In ambedue le circostanze fu sempre il C. a condurre le trattative: il 1º ag. 1394 gli vennero conferiti insieme con Federico da Pagana pieni poteri per trattare e firmare con il Visconti una lega, ma la rinunzia al dogato di Nicolò da Zoagli, avvenuta il 18 agosto, impedì il prosieguo della missione. Durante le successive, convulse, lotte tra le solite famiglie per il potere, durante le quali dietro i tradizionali nomi di guelfi e di ghibellini si nascondevano odi e rancori di varia natura, la casa del C. venne bruciata dai ghibellini fautori dell'Adorno. Nonostante questo incidente, i rapporti personali tra il nuovo doge, Antoniotto Adorno, ed il C. dovevano essere piuttosto cordiali se poco dopo, nel dic. 1394, quest'ultimo e altri tre uomini di legge furono incaricati di risolvere insieme con il vicario ducale le numerose controversie insolute a causa dei precedenti disordini interni. Quando poi la situazione divenne insostenibile anche per l'Adorno a causa dell'opposizione dei rivali e delle pressioni esercitate sulla Riviera di ponente dai Francesi e nell'Oltregiogo dai ribelli sobillati dal Visconti, si decise di affidare ad uno straniero il governo della città. Il negoziatore prescelto fu ancora il C. che con Pietro Persio fu nominato ambasciatore a Parigi il 15 luglio 1395: ai due vennero conferiti, il 27 luglio, ampi poteri per la durata di sei mesi, allo scopo di trattare la cessione di Genova alla Francia.

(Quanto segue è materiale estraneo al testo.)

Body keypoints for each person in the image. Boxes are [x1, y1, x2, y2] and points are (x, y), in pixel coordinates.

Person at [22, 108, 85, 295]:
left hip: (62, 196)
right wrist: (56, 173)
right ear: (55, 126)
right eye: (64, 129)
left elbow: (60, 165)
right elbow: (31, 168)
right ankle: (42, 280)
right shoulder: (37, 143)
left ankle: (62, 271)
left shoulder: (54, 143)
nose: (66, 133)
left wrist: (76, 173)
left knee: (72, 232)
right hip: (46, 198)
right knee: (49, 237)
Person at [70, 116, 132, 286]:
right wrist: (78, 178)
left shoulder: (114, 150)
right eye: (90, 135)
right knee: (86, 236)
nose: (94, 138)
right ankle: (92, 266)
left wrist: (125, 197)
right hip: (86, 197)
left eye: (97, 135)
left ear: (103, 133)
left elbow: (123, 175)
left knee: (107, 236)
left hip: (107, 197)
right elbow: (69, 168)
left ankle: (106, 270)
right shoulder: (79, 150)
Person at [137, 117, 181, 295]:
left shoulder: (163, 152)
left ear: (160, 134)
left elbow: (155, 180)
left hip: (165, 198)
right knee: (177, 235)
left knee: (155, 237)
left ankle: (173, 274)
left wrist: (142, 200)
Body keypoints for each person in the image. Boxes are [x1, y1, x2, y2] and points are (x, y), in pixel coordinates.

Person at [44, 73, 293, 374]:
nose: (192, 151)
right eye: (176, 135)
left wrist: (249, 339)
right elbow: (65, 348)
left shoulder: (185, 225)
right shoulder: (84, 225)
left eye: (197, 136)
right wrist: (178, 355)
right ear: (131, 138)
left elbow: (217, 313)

I due ambasciatori rimasero in Francia dall'agosto 1395 al marzo 1396 e concordarono quelle condizioni che, sottoposte a Genova varie volte all'approvazione di diverse assemblee di cittadini, vennero definitivamente ratificate il 25 ott. 1396. Con il passaggio della città sotto Carlo VI e con la successiva nomina dell'Adorno a governatore, non venne pero raggiunta l'auspicata pace, soprattutto per l'irrequietezza dell'Adorno, che spedì nuovamente in Francia il Cattaneo. Quest'ultimo, mentre si trovava a Parigi, ricevette dall'Adorno la comunicazione del suo proposito di dimettersi da governatore e di ritirarsi a vita privata. A coronamento di queste due missioni in Francia il C. ottenne il titolo di consigliere di Carlo VI: con questo attributo compare in Genova, il 18 marzo 1397, tra coloro che assistettero al giuramento di Valerando di Lussemburgo, nuovo governatore della città inviato dalla Francia.
È questa l'ultima testimonianza sulla vita pubblica del C., che nel 1407, insieme con il fratello Carlo ed un altro congiunto fu impegnato in un contratto con Benedetto Cattaneo, il quale ricevette in accomenda 6.000 lire per operazioni commerciali in Fiandra. È quindi probabile che il C., il quale aveva contratto due matrimoni con donne appartenenti a famiglie cospicue, con Eliana Zaccaria di Manuele dei principi di Chio prima, e con Eliana di Cassano Doria dopo, nell'ultimo periodo della vita si sia dedicato solo alle proprie faccende, allontanato forse dalla vita pubblica dal governatore francese, Jean Lemeingre detto Boucicault, che si circondò esclusivamente di funzionari e di ufficiali francesi a lui fedeli. È ignota la data di morte, avvenuta comunque prima dell'aprile 1428 quando uno dei figli, Simone del fu Damiano, figura tra gli assicuratori di varie navi mercantili diretti nelle Fiandre.